- _Activity_
Rewrite the records from their start through the line containing "- Swagger documentation: <work in progress>", swapping "Swagger documentation" for "OpenAPI documentation" and leaving everything else unchanged.

- _Provided material_
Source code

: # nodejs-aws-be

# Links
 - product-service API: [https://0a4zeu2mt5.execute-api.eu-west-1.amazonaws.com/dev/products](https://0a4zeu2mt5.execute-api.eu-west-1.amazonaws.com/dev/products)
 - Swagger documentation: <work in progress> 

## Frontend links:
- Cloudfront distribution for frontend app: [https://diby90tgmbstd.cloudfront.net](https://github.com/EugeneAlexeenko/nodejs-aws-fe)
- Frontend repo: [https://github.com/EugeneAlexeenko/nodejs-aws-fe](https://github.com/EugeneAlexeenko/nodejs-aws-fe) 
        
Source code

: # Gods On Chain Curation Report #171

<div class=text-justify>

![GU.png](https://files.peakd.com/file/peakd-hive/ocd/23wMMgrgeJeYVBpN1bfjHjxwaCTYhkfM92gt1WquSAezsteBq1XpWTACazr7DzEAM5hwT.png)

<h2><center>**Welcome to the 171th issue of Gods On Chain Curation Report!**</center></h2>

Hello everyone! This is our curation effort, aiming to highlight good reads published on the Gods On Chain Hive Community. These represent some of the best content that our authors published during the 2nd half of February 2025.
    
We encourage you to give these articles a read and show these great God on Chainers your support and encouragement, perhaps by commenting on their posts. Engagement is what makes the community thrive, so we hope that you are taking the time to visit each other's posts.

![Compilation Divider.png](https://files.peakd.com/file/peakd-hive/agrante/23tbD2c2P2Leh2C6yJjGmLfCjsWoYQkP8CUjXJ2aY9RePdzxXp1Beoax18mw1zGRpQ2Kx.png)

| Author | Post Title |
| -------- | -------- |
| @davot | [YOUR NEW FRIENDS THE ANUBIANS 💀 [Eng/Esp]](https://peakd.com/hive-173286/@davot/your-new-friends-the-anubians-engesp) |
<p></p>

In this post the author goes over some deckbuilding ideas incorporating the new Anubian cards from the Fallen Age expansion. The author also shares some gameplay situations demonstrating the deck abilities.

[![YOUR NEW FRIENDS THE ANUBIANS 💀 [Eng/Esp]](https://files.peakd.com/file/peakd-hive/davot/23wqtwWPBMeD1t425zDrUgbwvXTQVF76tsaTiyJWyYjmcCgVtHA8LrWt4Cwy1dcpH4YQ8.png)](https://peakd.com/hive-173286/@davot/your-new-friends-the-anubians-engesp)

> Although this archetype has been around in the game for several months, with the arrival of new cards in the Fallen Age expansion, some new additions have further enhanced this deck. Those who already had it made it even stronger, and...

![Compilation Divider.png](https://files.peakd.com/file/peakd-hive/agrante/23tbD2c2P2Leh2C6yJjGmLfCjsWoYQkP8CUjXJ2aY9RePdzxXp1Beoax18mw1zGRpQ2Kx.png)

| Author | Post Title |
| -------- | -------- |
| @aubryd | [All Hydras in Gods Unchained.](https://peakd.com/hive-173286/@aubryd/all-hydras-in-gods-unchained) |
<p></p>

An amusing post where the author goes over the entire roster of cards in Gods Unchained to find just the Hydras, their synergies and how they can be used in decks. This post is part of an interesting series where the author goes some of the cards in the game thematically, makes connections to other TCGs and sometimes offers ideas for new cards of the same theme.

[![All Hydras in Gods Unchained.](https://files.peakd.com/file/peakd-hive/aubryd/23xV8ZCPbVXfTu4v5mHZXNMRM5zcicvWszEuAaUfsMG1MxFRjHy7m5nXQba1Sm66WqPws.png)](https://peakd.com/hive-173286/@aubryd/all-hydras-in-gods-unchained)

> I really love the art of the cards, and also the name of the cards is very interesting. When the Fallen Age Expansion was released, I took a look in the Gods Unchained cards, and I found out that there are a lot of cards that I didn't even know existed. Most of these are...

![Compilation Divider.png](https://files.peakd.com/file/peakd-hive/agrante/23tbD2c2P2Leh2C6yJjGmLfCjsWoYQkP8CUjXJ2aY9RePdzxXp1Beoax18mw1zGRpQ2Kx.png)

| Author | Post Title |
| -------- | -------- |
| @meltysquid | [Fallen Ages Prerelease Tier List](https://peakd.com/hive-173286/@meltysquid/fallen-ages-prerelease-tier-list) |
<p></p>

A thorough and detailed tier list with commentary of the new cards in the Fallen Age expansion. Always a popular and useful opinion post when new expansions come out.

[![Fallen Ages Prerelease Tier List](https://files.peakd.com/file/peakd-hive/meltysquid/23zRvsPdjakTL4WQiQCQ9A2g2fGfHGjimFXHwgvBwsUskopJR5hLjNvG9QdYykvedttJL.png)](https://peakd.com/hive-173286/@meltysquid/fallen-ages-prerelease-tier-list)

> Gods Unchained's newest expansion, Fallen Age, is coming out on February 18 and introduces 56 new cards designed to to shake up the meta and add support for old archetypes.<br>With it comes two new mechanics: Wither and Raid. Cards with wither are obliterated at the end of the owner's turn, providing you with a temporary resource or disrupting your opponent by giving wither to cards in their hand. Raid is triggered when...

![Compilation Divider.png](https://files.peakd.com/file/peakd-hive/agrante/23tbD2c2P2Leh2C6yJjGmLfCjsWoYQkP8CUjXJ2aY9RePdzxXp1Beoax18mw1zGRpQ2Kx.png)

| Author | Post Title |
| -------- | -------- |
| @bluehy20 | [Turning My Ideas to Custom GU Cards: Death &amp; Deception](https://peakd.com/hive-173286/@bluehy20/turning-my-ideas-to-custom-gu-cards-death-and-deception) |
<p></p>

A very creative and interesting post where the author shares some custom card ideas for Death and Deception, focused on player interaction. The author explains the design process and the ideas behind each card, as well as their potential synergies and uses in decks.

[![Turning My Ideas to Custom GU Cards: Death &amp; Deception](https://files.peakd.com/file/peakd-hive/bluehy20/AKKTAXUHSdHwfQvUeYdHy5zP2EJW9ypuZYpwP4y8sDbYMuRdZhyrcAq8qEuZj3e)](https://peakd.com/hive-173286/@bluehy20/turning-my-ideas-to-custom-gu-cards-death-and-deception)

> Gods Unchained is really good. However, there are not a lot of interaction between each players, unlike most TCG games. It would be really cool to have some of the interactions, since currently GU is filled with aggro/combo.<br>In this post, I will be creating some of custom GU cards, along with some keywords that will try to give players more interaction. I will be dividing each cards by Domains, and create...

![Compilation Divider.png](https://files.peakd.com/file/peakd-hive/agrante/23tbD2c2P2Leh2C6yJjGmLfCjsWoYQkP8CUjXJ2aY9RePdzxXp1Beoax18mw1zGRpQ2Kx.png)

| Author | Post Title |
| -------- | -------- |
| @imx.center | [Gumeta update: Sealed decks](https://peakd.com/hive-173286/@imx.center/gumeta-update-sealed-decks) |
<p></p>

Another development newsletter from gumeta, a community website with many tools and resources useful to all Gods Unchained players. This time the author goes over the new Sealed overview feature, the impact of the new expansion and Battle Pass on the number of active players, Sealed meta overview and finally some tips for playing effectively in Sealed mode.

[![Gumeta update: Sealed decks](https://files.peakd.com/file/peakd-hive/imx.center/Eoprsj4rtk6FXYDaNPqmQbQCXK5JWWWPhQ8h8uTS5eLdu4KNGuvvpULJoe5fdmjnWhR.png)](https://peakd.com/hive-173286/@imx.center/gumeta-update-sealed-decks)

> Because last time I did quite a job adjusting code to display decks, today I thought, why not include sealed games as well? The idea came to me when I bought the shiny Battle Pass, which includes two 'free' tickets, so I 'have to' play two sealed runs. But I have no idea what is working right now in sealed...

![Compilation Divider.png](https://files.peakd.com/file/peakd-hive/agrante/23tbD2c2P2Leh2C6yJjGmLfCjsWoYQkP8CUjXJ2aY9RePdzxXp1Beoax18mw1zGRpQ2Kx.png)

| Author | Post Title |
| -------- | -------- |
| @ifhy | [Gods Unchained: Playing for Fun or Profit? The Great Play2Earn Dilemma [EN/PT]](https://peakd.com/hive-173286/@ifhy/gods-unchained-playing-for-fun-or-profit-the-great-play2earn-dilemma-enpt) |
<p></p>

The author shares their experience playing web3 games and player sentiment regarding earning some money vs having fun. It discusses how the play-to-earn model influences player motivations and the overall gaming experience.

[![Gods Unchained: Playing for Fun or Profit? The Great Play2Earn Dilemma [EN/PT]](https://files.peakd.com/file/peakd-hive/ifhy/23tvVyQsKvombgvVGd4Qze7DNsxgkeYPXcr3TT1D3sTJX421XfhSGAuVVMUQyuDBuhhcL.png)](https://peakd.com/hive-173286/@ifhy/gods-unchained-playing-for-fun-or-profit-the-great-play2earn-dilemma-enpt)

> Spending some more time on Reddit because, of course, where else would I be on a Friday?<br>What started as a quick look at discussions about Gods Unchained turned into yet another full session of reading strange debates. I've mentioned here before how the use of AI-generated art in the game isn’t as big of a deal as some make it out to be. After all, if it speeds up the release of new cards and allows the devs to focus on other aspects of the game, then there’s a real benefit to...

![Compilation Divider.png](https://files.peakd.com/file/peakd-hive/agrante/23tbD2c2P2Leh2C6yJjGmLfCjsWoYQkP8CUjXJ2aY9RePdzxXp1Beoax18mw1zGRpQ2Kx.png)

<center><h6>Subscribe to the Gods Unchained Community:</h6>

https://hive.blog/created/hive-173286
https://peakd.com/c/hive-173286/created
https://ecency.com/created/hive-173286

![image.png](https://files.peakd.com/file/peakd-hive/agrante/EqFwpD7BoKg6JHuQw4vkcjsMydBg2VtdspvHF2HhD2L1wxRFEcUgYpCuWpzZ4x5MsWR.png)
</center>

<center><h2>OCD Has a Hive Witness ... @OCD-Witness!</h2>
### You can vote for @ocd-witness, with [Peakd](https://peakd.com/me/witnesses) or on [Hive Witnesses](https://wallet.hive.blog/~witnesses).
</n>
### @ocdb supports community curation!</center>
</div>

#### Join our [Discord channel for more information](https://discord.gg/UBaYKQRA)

- _Answer space_
Source code

: # nodejs-aws-be

# Links
 - product-service API: [https://0a4zeu2mt5.execute-api.eu-west-1.amazonaws.com/dev/products](https://0a4zeu2mt5.execute-api.eu-west-1.amazonaws.com/dev/products)
 - OpenAPI documentation: <work in progress> 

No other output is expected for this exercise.